Our group’s ongoing conversation has inspired me to submit articles locally, write congressmen and dialog on edu-blogs – which I advocate others do if they want a better future for schools. Working with the local chapter of CAPE (the Community Alliance for Public Education) keeps me, students, parents and teachers informed. (Luckily, because I’m retired, I can’t be fired). Best of all, I get to help shape new testing policies. A joint project by the Oregon Department of Education and our teachers’ union gathers stakeholder input through meetings all across the state. Defining past mistakes helps refine a framework for a healthier accountability system, before jumping headlong into a new program.

Our NEA/VIVA project turned out to be a boot camp for writers, bloggers, union leaders and education activists. For exercise we wrote, edited and dialogued. For dinner we gobbled statistics, quotes and acronyms. For fun we tossed around opinions among our diverse group of pragmatists, idealists, politicians and purists. We even periodically switched roles, one day an optimist, the next day a pessimist, one day gullible, the next day cynical. Working with my sincere and brilliant colleagues has been one of the most rewarding and stimulating experiences of my life. And though others may have tried to twist our words, the project has actually served to amplify our authentic teacher voices.

Author

Anthony Cody

Anthony Cody worked in the high poverty schools of Oakland, California, for 24 years, 18 of them as a middle school science teacher. He was one of the organizers of the Save Our Schools March in Washington, DC in 2011 and he is a founding member of The Network for Public Education. A graduate of UC Berkeley and San Jose State University, he now lives in Mendocino County, California.

Comments

  1. Don Corley    

    NEA should be ashamed of using a company like VIVA with such an obvious bias. How the one member could assert that VIVA had no agenda is incredulous to me. The fact that they left out the call to decrease the reliance on standardized testing and for teachers to be the ones making decisions about best classroom practices shows major bias. Also, twisting the call to “educate the whole child” into, “Use more comprehensive and more accurate assessments to determine the pace and accuracy of students’ intellectual skill growth and knowledge acquisition” absolutely supports that VIVA was advocating an agenda opposed to what the committe was proposing. The fact that the company’s founder is a big supporter of high-stakes testing is another clue, along with major funding by Bill Gates.

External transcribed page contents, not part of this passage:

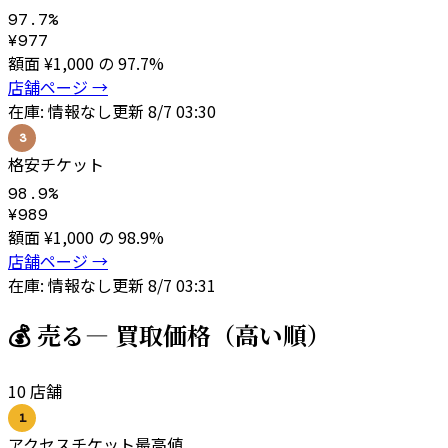
97.7
%
¥
977
額面 ¥
1,000
の
97.7
%
店舗ページ →
在庫:
情報なし
更新
8/7 03:30
3
格安チケット
98.9
%
¥
989
額面 ¥
1,000
の
98.9
%
店舗ページ →
在庫:
情報なし
更新
8/7 03:31
💰 売る
— 買取価格（高い順）
10
店舗
1
アクセスチケット
最高値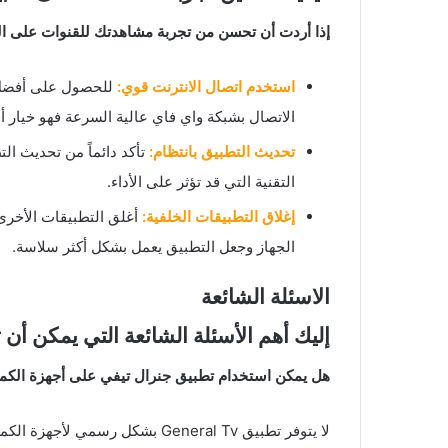
إذا أردت أن تحسن من تجربة مشاهدتك للقنوات على التط
استخدم اتصال الانترنت قوي:
للحصول على أفضل 
الاتصال بشبكة واي فاي عالية السرعة فهو خيار 
تحديث التطبيق بانتظام:
تأكد دائماً من تحديث ا
التقنية التي قد تؤثر على الأداء.
إغلاق التطبيقات الخلفية:
أغلق التطبيقات الأخرى
الجهاز وجعل التطبيق يعمل بشكل أكثر سلاسة.
الاسئلة الشائعة
إليك أهم الأسئلة الشائعة التي يمكن أن 
هل يمكن استخدام تطبيق جنرال تيفي على أجهزة الكمب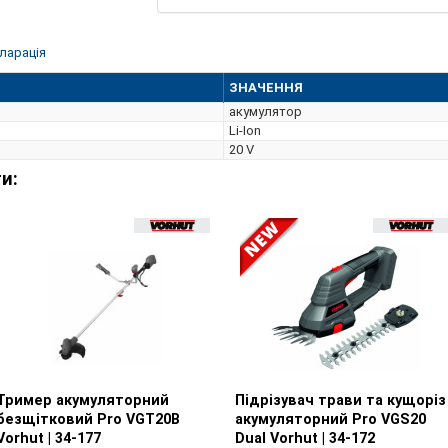
індикатора зможе перевірити кількість зар
мають додатково до всіх переваг має 4 ряди
заряд батареї максимальний, процес подачі 
ларація
перерозряджання – коли заряд батареї міні
автоматично та робота двигуна припиниться;
ЗНАЧЕННЯ
батареї стане критично високою, інструмен
акумулятор
робота двигуна припиниться; Від короткого
Li-Ion
20 V
и:
Тример акумуляторний
Перегляд товару
Підрізувач трави та кущоріз
Перегляд товару
безщітковий Pro VGT20B
акумуляторний Pro VGS20
Vorhut | 34-177
Dual Vorhut | 34-172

    Yes, the participants learned much, and hopefully, have become more potent advocates for children and public education, but rightfully should be angry over the way they were used.

    1. Duane Swacker    

      “NEA should be ashamed of using a company like. . .”

      NEA leadership at both the national and state levels (and many times district levels) whores itself to the highest paying johns. From personal experience with the local NEA supposedly helping me (nothing more than ‘we’ll send a rep to make sure they don’t lie’) when a principal tried to destroy my career, it’s been a long standing collaboration with anti-teacher forces.

  2. Mary Porter    

    “They are spin-masters. Their CEO and governing board largely represent charter schools, while their president is a renowned advocate of high stakes testing. On top of this, their chief funder is Bill Gates, the originator of the Common Core and high stakes testing. Still, there is no doubt in my mind these are sincere, honorable people who want what’s best for kids.”

    No, they don’t. They’re out for their own power and profit, and they are hurting children and teachers. You passed their audition for sock puppet.

    “Within a month the union came out in favor of calming the data frenzy, issuing grade-span rather than annual tests, and teaching to the whole child. They even endorsed Bill Gates’ recent call for a two-year moratorium on high stakes testing – all huge steps.”

    “They even endorsed Bill Gates recent call”? Wow.

  3. Duane Swacker    

    “Still, there is no doubt in my mind these are sincere, honorable people who want what’s best for kids.”

    And that is your first mistaken assumption that unfortunately clouds your dealings with them and serves to strengthen their using of you for their nefarious purposes.